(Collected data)
'''

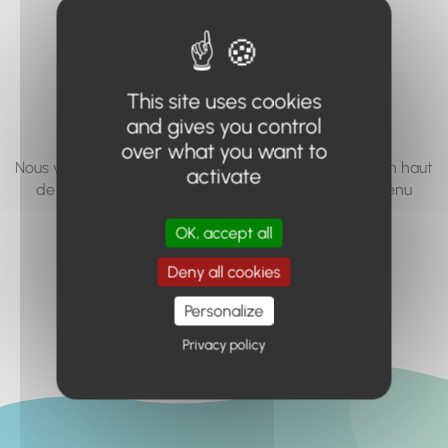
vous cherchez à
accéder n'existe
pas... ou plus.
This site uses cookies
and gives you control
over what you want to
Nous vous invitons à utiliser le moteur de recherche en haut
activate
de page, ou à utiliser le menu pour trouver le contenu
recherché.
OK, accept all
Retour à l'accueil
Deny all cookies
Personalize
Privacy policy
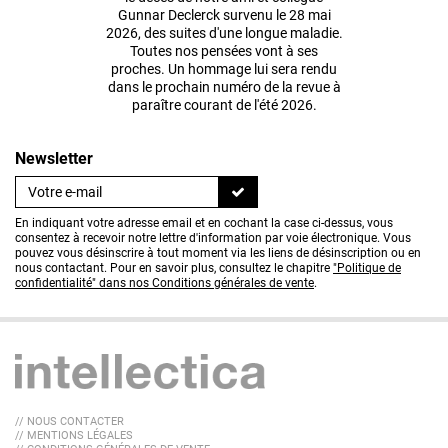
Gunnar Declerck survenu le 28 mai
2026, des suites d'une longue maladie.
Toutes nos pensées vont à ses
proches. Un hommage lui sera rendu
dans le prochain numéro de la revue à
paraître courant de l'été 2026.
Newsletter
En indiquant votre adresse email et en cochant la case ci-dessus, vous
consentez à recevoir notre lettre d'information par voie électronique. Vous
pouvez vous désinscrire à tout moment via les liens de désinscription ou en
nous contactant. Pour en savoir plus, consultez le chapitre
"Politique de
confidentialité" dans nos Conditions générales de vente
.
// NOUS CONTACTER
// MENTIONS LÉGALES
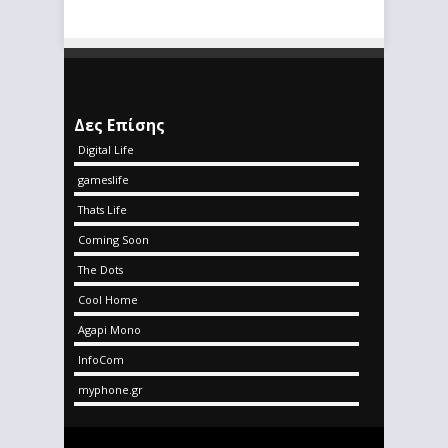
Δες Επίσης
Digital Life
gameslife
Thats Life
Coming Soon
The Dots
Cool Home
Agapi Mono
InfoCom
myphone.gr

'''

**Assignment**
Your reply must match the data above line for line, except that it holds no pictures.

**Final answer**
vous cherchez à
accéder n'existe
pas... ou plus.
This site uses cookies
and gives you control
over what you want to
Nous vous invitons à utiliser le moteur de recherche en haut
activate
de page, ou à utiliser le menu pour trouver le contenu
recherché.
OK, accept all
Retour à l'accueil
Deny all cookies
Personalize
Privacy policy
Gunnar Declerck survenu le 28 mai
2026, des suites d'une longue maladie.
Toutes nos pensées vont à ses
proches. Un hommage lui sera rendu
dans le prochain numéro de la revue à
paraître courant de l'été 2026.
Newsletter
En indiquant votre adresse email et en cochant la case ci-dessus, vous
consentez à recevoir notre lettre d'information par voie électronique. Vous
pouvez vous désinscrire à tout moment via les liens de désinscription ou en
nous contactant. Pour en savoir plus, consultez le chapitre
"Politique de
confidentialité" dans nos Conditions générales de vente
.
// NOUS CONTACTER
// MENTIONS LÉGALES
Δες Επίσης
Digital Life
gameslife
Thats Life
Coming Soon
The Dots
Cool Home
Agapi Mono
InfoCom
myphone.gr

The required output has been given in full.